**Activity**
Copy out all the records below with "Key Dates" swapped for "Important Dates" everywhere it appears, changing nothing else. Leave the pictures out.

**Provided entries**
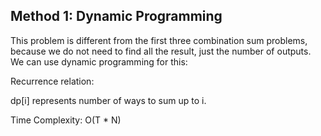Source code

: ## Method 1: Dynamic Programming

This problem is different from the first three combination sum problems, because we do not need to find all the result, just the number of outputs. We can 
use dynamic programming for this:

Recurrence relation: 

dp[i] represents number of ways to sum up to i. 

Time Complexity: O(T * N)

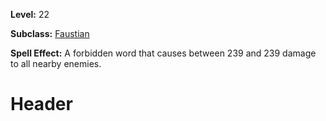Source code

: <!-- TITLE: Spell: Sickly Ritual -->
<!-- SUBTITLE:  -->

**Level:** 22

**Subclass:** [Faustian](faustian)

**Spell Effect:** A forbidden word that causes between 239 and 239 damage to all nearby enemies.

# Header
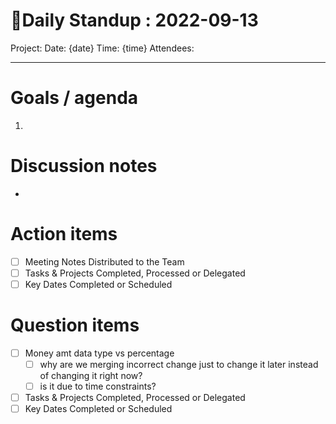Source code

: 
# 🌱Daily Standup : 2022-09-13
Project:
Date: {date}
Time: {time}
Attendees:

---

# Goals / agenda
1. 

# Discussion notes
- 

# Action items
- [ ] Meeting Notes Distributed to the Team
- [ ] Tasks & Projects Completed, Processed or Delegated
- [ ] Key Dates Completed or Scheduled

# Question items
- [ ] Money amt data type vs percentage
	- [ ] why are we merging incorrect change just to change it later instead of changing it right now?
	- [ ] is it due to time constraints?
- [ ] Tasks & Projects Completed, Processed or Delegated
- [ ] Key Dates Completed or Scheduled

**The answer**
Source code

: ## Method 1: Dynamic Programming

This problem is different from the first three combination sum problems, because we do not need to find all the result, just the number of outputs. We can 
use dynamic programming for this:

Recurrence relation: 

dp[i] represents number of ways to sum up to i. 

Time Complexity: O(T * N)

Source code

: <!-- TITLE: Spell: Sickly Ritual -->
<!-- SUBTITLE:  -->

**Level:** 22

**Subclass:** [Faustian](faustian)

**Spell Effect:** A forbidden word that causes between 239 and 239 damage to all nearby enemies.

# Header
Source code

: 
# 🌱Daily Standup : 2022-09-13
Project:
Date: {date}
Time: {time}
Attendees:

---

# Goals / agenda
1. 

# Discussion notes
- 

# Action items
- [ ] Meeting Notes Distributed to the Team
- [ ] Tasks & Projects Completed, Processed or Delegated
- [ ] Important Dates Completed or Scheduled

# Question items
- [ ] Money amt data type vs percentage
	- [ ] why are we merging incorrect change just to change it later instead of changing it right now?
	- [ ] is it due to time constraints?
- [ ] Tasks & Projects Completed, Processed or Delegated
- [ ] Important Dates Completed or Scheduled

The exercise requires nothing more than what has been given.